Joyride, a Toronto-based company that provides white label apps, back-end analytics and multimodal fleet management for shared micromobility startups, has raised $3.7 million — seed money that it says will help it reach a greater number of small, local operators.
The company, which operates in more than 160 markets in every continent besides Antarctica, has primarily been able to generate enough revenue to support its business since its founding in 2014. With the fresh capital, Joyride will double down on its ability to help local operators find and finance the right vehicles, access insurance programs from trusted partners and learn how to deploy a profitable fleet. Joyride has already offered these services to an extent alongside its SaaS business model, but wants to feature them more prominently as its business grows.
“Really early on in the pandemic, we saw companies like Bird and Lime pull out of almost every market they were in, and then almost right away we started to get a lot of local entrepreneurs from those cities contacting us and saying, ‘Hey, Bird and Lime just left. I see a real opportunity here for me to run a micromobility business for myself,’” Joyride’s founder and CEO Vince Cifani told TechCrunch.
Since last year, Joyride has seen interest from entrepreneurs looking to start small scooter and e-bike share businesses increase four-fold compared to pre-pandemic numbers, Cifani said. That looks like about 150 requests per week. Joyride’s stats point to an emerging trend of local operators beginning to spring up in the parts of the world perhaps deemed too small fry for the big operators.
Over the last couple of years, the industry seems to have been on the consolidation path, especially when we look at acquisitions like Lime buying Jump and Boosted and Bird buying Circ and Scoot. But we haven’t really seen consolidation among the hundreds of smaller businesses operating locally, said Cifani. While they may be small individually, they’re mighty in numbers, quietly cropping up in towns and cities across the globe and privately at hotels and on campuses. In some cases, like with The Hague in the Netherlands, fleets are being operated by public transit.
As local operators proliferate, the opportunity for companies like Joyride grows. In Germany, a similar software provider Wunder Mobility recently launched a lending division to help micromobility startups finance fleets.
“We’ve identified that there are over 10,000 different markets for these types of local operators to run this type of business,” said Cifani. “So if it’s taken Bird, say, half a billion dollars to get into 100 plus markets, are they actually going to raise $100 billion to try and get into every single market opportunity in the world? The inflection point for us is that there’s a huge opportunity for this long tail market, and we’ve seen Bird try to pivot into that space as well with its fleet manager model.”

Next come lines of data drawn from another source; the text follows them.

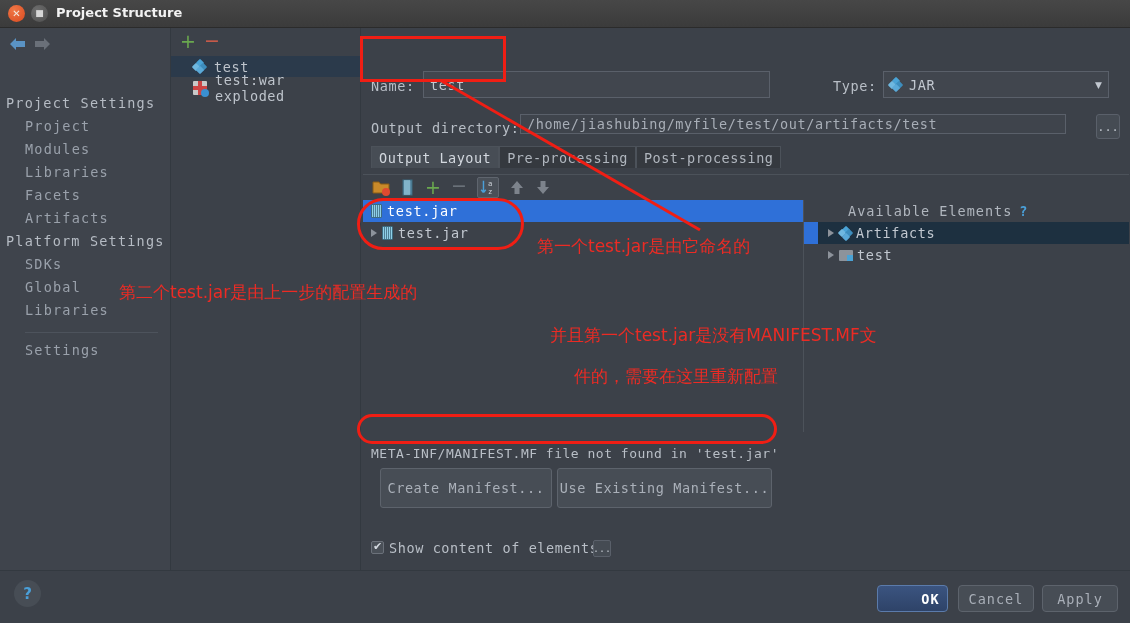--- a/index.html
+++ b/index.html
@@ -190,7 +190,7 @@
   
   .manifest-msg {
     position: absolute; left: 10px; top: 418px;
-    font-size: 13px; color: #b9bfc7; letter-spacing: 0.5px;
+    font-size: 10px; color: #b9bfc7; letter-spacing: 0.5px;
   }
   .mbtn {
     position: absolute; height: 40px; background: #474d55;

Under Bird’s fleet manager model, which made up 94% of the company’s “sharing” revenue in the second half of 2020, the vehicles and software are supplied to local operators. Bird always maintains ownership and branding of the scooters. The fleet managers are responsible for fleet deployment and rebalancing, sanitization, and general care and maintenance of the Bird vehicles. In exchange, the operators receive a portion of the fee that users pay to rent the scooters.
Joyride is different. The company helps customers buy fleets outright from manufacturing partners and in some cases helps them finance their vehicles.
Where the big players like Bird and Lime have chased scale in the push to become profitable, Cifani says many of Joyride’s operators running smaller operations tell him they’ve paid back the money for all their vehicles within a few months.
Joyride’s seed round was led by Proeza Ventures, Urban Innovation Fund and Craig Miller, former CPO of Shopify, a platform that has similarly helped democratize the e-commerce space. Cifani says Joyride will be doing a Series A in the near future.